While they might not be as big as these top services having significant outages this week, they certainly are the leaders in the Ruby on Rails world. Our faithful and expensive, experts at Engine Yard have hit trouble not once, but twice this week. As I am writing this adiserver has been down for over and hour and a half. This coming just a few hours after we received a credit an hour of down time from earlier this week.
I find it funny that just yesterday we posted about moving our small applications to EC2 and the fear of single point of failure there. We praised EY's redundant environment only to have it fail on us today. Only one of our slices seems down, yet the whole application is unresponsive, whats up with the redundancy we pay for? Hopefully there will be an explanation in the post-mortem.
This is all to be expected though, as the wildest super rare occurrences seem to happen whenever we move a server. A day before our move to Engine Yard we got hit with Rackspace's really bad 36 hours. Maybe we should warn all network admins before we move another box...
Well lets hope we come back on line soon, because as of now my head is in the clouds.

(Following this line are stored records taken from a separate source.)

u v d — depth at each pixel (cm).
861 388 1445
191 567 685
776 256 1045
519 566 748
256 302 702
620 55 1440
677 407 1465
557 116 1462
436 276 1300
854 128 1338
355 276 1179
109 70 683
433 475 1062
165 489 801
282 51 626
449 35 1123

Update: We are back up, total downtime - 2 hours, 5 minutes, 39 seconds


Hi,
We are very sorry for Friday's downtime on one of our clusters.
Even though you have 2 slices serving your production app, you can experience downtime if those slices lose connectivity to their SAN system. This is an uncommon incident, but it unfortunately came about yesterday on part of the cluster that houses your app.

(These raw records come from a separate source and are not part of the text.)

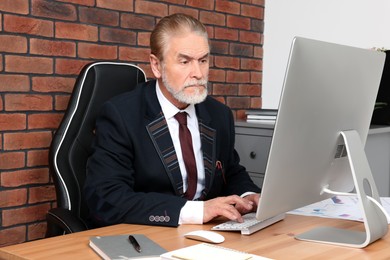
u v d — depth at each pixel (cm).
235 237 143
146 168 178
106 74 210
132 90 200
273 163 130
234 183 199
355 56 143
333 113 141
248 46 335
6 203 232
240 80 331
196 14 301
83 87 206
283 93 125
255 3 338
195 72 174
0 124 227
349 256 130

Yesterday's incident appears to be the result of a software malfunction in 2 or more of 4 switches that handle traffic between a group of servers and their SAN shelves. The switches are from Extreme Networks, which has a good reputation, and they are helping us debug error logs.

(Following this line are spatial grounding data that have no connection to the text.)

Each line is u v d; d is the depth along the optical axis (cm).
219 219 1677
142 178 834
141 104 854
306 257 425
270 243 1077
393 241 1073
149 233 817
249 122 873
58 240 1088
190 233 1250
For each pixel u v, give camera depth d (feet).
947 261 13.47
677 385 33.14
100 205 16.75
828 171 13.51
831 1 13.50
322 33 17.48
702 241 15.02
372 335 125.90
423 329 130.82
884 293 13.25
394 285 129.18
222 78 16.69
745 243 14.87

Organizationally, we are making changes to reduce the incidence of such problems and to always improve how we deal with them in the future. We're expanding the group that focuses on infrastructure design and management. This group looks at ways to improve our technology (design and vendor choices) and human processes. For instance, one of the top people in that group visited a SAN vendor earlier this week to review their latest offerings.
Thanks for being our customer, and again, sorry for the downtime. This kind of thing really does hurt and we keep endeavoring to get as close to zero downtime as possible.
--- Lance Walley, CEO
--- Engine Yard
Posted by: Lance Walley | August 16, 2008 at 01:02 PM